=== PROVIDED TEXT ===

Two Republican congressmen met with noted Holocaust denier and white nationalist Chuck Johnson to discuss “DNA sequencing,” less than a day after the House voted to disavow white supremacy and white nationalism in reaction to racist comments by Rep. Steve King (R-Iowa).
HuffPost’s Matt Fuller tweeted an image of Johnson walking alongside Reps. Andy Harris (R-Md.) and Phil Roe (R-Tenn.) on Wednesday, noting that “both waited for him to get through security” at the Capitol without them.
The lawmakers faced immediate backlash. Johnson is widely known as a white nationalist and social-media troll, according to the Southern Poverty Law Center.
He also questions how many Jewish people were killed in the Holocaust, ran a crowdfunding site for white supremacists and neo-Nazis, said “anti-racist is anti-white,” was kicked off Twitter for threatening to “take out” a Black Lives Matter activist and suggested an Amtrak crash was caused by the engineer’s sexuality. He drew scrutiny last week when Rep. Matt Gaetz (R-Fla) gave him a ticket to attend President Donald Trump’s State of the Union address.
Responding to questions raised about their meeting with Johnson, Harris and Roe said they had no knowledge of his past.
Roe’s office said the lawmaker met with Johnson to discuss “what seemed like legitimate information” about “DNA sequencing.”

=== EXCERPTED RECORDS ===

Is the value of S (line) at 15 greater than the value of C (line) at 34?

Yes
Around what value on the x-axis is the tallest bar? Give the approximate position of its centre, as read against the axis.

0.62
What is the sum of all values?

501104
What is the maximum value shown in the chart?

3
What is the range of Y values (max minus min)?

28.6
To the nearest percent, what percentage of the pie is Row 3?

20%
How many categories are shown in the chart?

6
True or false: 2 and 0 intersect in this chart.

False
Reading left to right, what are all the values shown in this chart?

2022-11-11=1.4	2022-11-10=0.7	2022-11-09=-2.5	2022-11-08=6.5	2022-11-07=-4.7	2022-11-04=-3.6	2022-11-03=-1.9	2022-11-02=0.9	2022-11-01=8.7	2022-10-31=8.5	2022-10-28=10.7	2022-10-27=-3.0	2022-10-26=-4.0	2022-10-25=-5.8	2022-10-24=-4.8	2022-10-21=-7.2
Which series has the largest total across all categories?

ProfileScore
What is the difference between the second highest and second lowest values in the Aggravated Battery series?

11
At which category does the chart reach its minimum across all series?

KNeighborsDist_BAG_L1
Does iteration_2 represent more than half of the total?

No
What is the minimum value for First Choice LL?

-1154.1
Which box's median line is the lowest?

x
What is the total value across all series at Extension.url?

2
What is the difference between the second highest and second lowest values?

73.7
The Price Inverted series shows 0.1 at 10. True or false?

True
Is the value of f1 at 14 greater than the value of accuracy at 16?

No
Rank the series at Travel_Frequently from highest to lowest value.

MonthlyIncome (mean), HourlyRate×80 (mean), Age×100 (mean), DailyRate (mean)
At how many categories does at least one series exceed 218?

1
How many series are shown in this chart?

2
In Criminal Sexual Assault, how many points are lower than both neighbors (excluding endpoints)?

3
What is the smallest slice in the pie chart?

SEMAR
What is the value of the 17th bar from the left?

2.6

===

* **TASK ITEM A**
Reproduce the part of the article about the congressmen's meeting with Chuck Johnson starting with "Two Republican congressmen" and going on through "Capitol without them.".
* **TASK ITEM B**
Proceed with the article about the congressmen's meeting with Chuck Johnson from the point where it stops.
The listing above comes from a separate source and is unrelated to the article about the congressmen's meeting with Chuck Johnson.

* **RESPONSE BOX A**
Two Republican congressmen met with noted Holocaust denier and white nationalist Chuck Johnson to discuss “DNA sequencing,” less than a day after the House voted to disavow white supremacy and white nationalism in reaction to racist comments by Rep. Steve King (R-Iowa).
HuffPost’s Matt Fuller tweeted an image of Johnson walking alongside Reps. Andy Harris (R-Md.) and Phil Roe (R-Tenn.) on Wednesday, noting that “both waited for him to get through security” at the Capitol without them.

* **RESPONSE BOX B**
“Congressman Roe would not have taken the meeting had he been aware of Mr. Johnson’s previously expressed views ― which he believes are abhorrent ― were not alluded to in the meeting, and were not readily discoverable when Congressman Roe’s staff looked into the name ‘Charles Johnson,’ which is how he was presented,” spokesman Alexander Whitley told HuffPost in an email.
The meeting, in which Johnson “advocated for more publicly-available sequenced genomes,” lasted “less than 10 minutes,” Whitley said.
Harris’ statement was similar ― he told the Daily Beast he was “unaware of [Johnson’s] previous associations.”
“Of course I disavow and condemn white supremacy and anti-semitism,” his statement said.
Some white nationalists have become obsessed with genetics; most recently, prominent alt-right figures began co-opting white milk as a symbol for white supremacy, pointing to misleading and misguided genetic studies implying that people of color are more likely to report lactose intolerance. White supremacists also have been flocking to genetic ancestry tests to prove their white heritage — sometimes with mixed results.
On Tuesday, the House voted almost unanimously to condemn white supremacy after a furor erupted over King ― long known for his bigoted rhetoric ― asked in a New York Times interview how the terms “white supremacist” and “white nationalist” became “offensive.”
Some lawmakers also pushed for the House to consider a measure that would officially censure King. But on Wednesday, Democratic House leaders said such a resolution would not be considered.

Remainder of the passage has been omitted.